The variance decomposition proportions exceeding 0.8 are indicated with asterisks in
Table 3B. Those corresponding to the highest condition index (condition number), i.e., 0.99 and 0.84, indicate that the most dominant linear dependence of the regression model is explained by 99% and 84% of the variance inflation in the regression coefficients of GW/SLV and GRWR. The strong linear dependence between the two explanatory variables is also supported by the highest Pearson’s correlation coefficient (
R = 0.886) between them (
Table 2). However, the second strongest correlation between PSV/GW and EDV/GW (
R = 0.841), which can be found in
Table 2, does not seem to cause multicollinearity in the multiple linear regression model. Although the variance inflation factor of the PSV/GW (4.948) is lower than 5, it is very close to it. In addition, only one of their variance decomposition proportions corresponding to the condition index of 11.938 is over 0.8. However, if the cut-off value of the variance decomposition proportion for the diagnosis of multicollinearity is set to 0.3 according to the work of Liao et al. [
6], the two explanatory variables are multicollinear. Therefore, excluding the GW/SLV from the regression model is justified, but whether the PSV/GW is removed from the regression model is not clear.
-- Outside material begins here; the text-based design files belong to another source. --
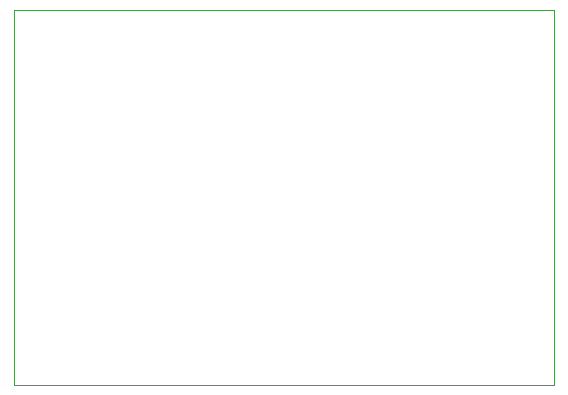
<source format=gbr>
G04 #@! TF.GenerationSoftware,KiCad,Pcbnew,(5.0.0)*
G04 #@! TF.CreationDate,2020-09-09T22:39:45-04:00*
G04 #@! TF.ProjectId,breadboard_midi,6272656164626F6172645F6D6964692E,rev?*
G04 #@! TF.SameCoordinates,Original*
G04 #@! TF.FileFunction,Profile,NP*
%FSLAX46Y46*%
G04 Gerber Fmt 4.6, Leading zero omitted, Abs format (unit mm)*
G04 Created by KiCad (PCBNEW (5.0.0)) date 09/09/20 22:39:45*
%MOMM*%
%LPD*%
G01*
G04 APERTURE LIST*
%ADD10C,0.100000*%
G04 APERTURE END LIST*
D10*
X171450000Y-83820000D02*
X171450000Y-115570000D01*
X125730000Y-83820000D02*
X171450000Y-83820000D01*
X125730000Y-115570000D02*
X125730000Y-83820000D01*
X171450000Y-115570000D02*
X125730000Y-115570000D01*
M02*

</source>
The exclusion of GW/SLV and PSV/GW produced a stable regression model (
Table 4A) which is
All the variance inflation factors became less than 2. Particularly, the variance inflation factor of the regression coefficient for the GRWR was reduced from 6.011 to 1.137 with a decrease in its standard error from 32.665 to 14.014 and narrowing of its 95% confidence interval from (−104.4, 29.213) to (−97.413, −40.251). In accordance with the above changes, the probability value for the regression coefficient became less than 0.05 (from 0.259 to < 0.001). Although there is still a condition number of more than 10, only one variance decomposition proportion of more than 0.9 is present (
Table 4B). It needs to be noted that the intercept term is not important for this analysis. The small change in the coefficient of determination (
R2) from 0.682 to 0.669 indicates a negligible loss of information.
Conclusions
Multicollinearity distorts the results obtained from multiple linear regression analysis. The inflation of the variances of the regression coefficients due to multicollinearity makes the coefficients statistically insignificant and widens their confidence intervals. Multicollinearity is determined to be present if the variance inflation factor and condition number are more than 5 to 10 and 10 to 30, respectively. However, they cannot detect which explanatory variables are multicollinear. To identify the variables with multicollinearity, the variance decomposition proportion is used. If the variance decomposition proportions of more than 0.8 to 0.9 correspond to the condition indices of more than 10 to 30, the explanatory variables, which are associated with the variance decomposition proportions corresponding to common condition indices, are multicollinear. In conclusion, the diagnosis of multicollinearity and exclusion of multicollinear explanatory variables enable the formulation of a reliable multiple linear regression model.